Jobless claims fell by 19,000 to 284,000 in the week ended July 19, the fewest since February 2006, according to the Labor Department in Washington. Applications can be volatile at this time of year because of auto plant shutdowns, even as state data showed nothing inconsistent with prior years, a Labor Department spokesman said as the report was released.
Stocks rose as global data showed manufacturing strengthened and results from Facebook Inc. to Ford Motor Co. topped estimates. The Standard & Poor’s 500 Index advanced 0.1 percent to 1,989.53 at 9:35 a.m. in New York.
Today’s comfort report showed milestones among several groups. For married adults, the gauge reached 41.8, its best in more than six years. Sentiment among people with only a high-school education was 35.5, the best since March 2008.
The index among homeowners, at 41.2, was the highest since December 2007. Sales of existing homes reached an eight-month high in June as historically low interest rates and smaller price increases helped bring homeownership within reach for more Americans.
Nonetheless, the gap between the highest- and lowest-income Americans last week was one of its widest this year, with households earning $100,000 or more reaching 58.1 and those in the $15,000-and-less bracket coming in at 17.2. Those earning $50,000 and more showed the best reading since April.
That may help explain why retailers such as the Container Store Group Inc. (TCS) are struggling while automakers are having their best year since 2007.
“We’re experiencing a retail funk,” Kip Tindell, chairman and chief executive officer of the Coppell, Texas-based company, said on a July 8 earnings call.
“Consumers seem to be buying homes and automobiles and even high-ticket furniture, which has kind of been on the doldrums since the Great Recession,” Tindell said, while smaller-ticket retailers are seeing “more challenging sales suddenly.”
The gender gap also widened, with optimism rising to 42.1 for men, its best since early May, and falling to 33.4 among women, today’s report showed. That is the largest spread in almost three months.

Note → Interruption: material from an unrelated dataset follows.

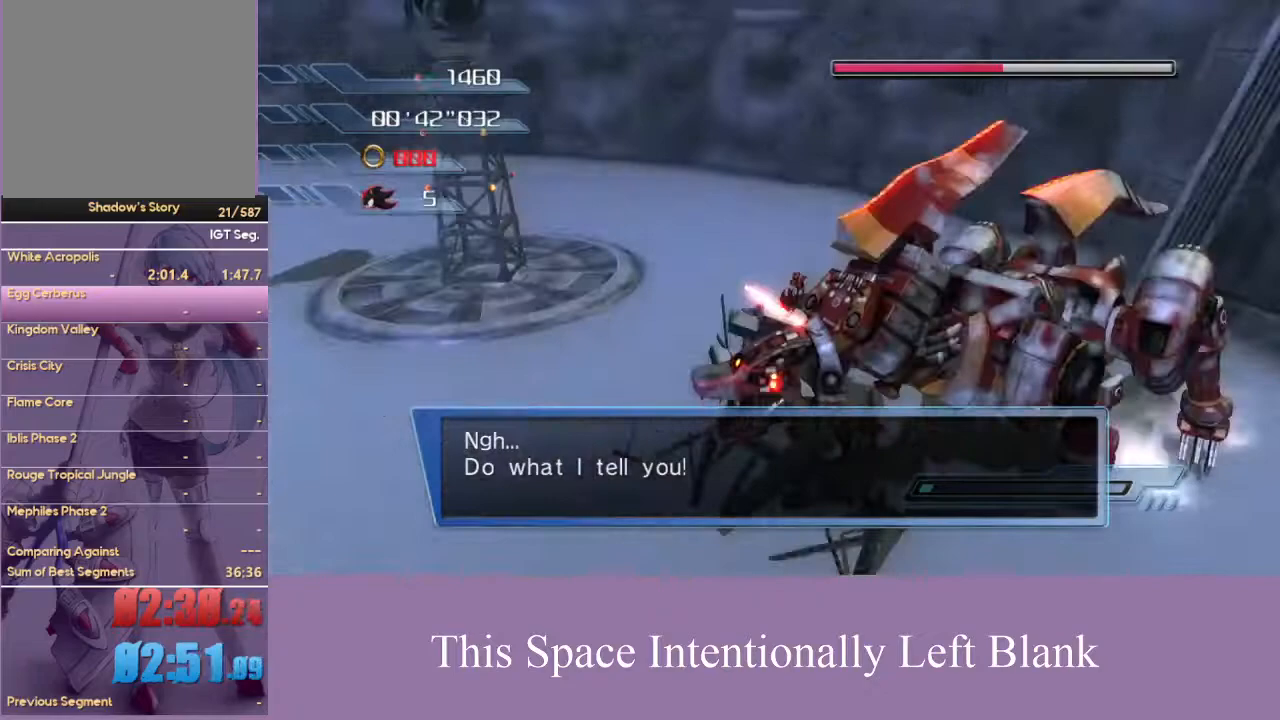
{"buttons": [], "left_stick": "left", "right_stick": "center", "events": [[333, "SELECT", "down"], [467, "SELECT", "up"]]}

Comfort among millennials and other young adults aged 18 to 34 fell to 39.9, the worst reading in two months.
A measure of buying climate was the only one of three components of the comfort index to lose ground last week, dropping to 33.3 from an almost three-month high of 34.7 in the prior period.
The comfort index for part-time employees declined to 37.2, the second consecutive drop after reaching a six-year high two weeks ago. Sentiment among full-time workers rose.
The Bloomberg Comfort Index has been presented on a scale of zero to 100 since May, rather than the previous minus 100 to 100, with the midpoint shifting to 50 from zero. The change is reflected in the gauge’s components. It doesn’t affect the measures’ relationship to each other or their correlation with other economic indicators.
Historical data have been revised and analysis of trends, values and other variables also have not been affected.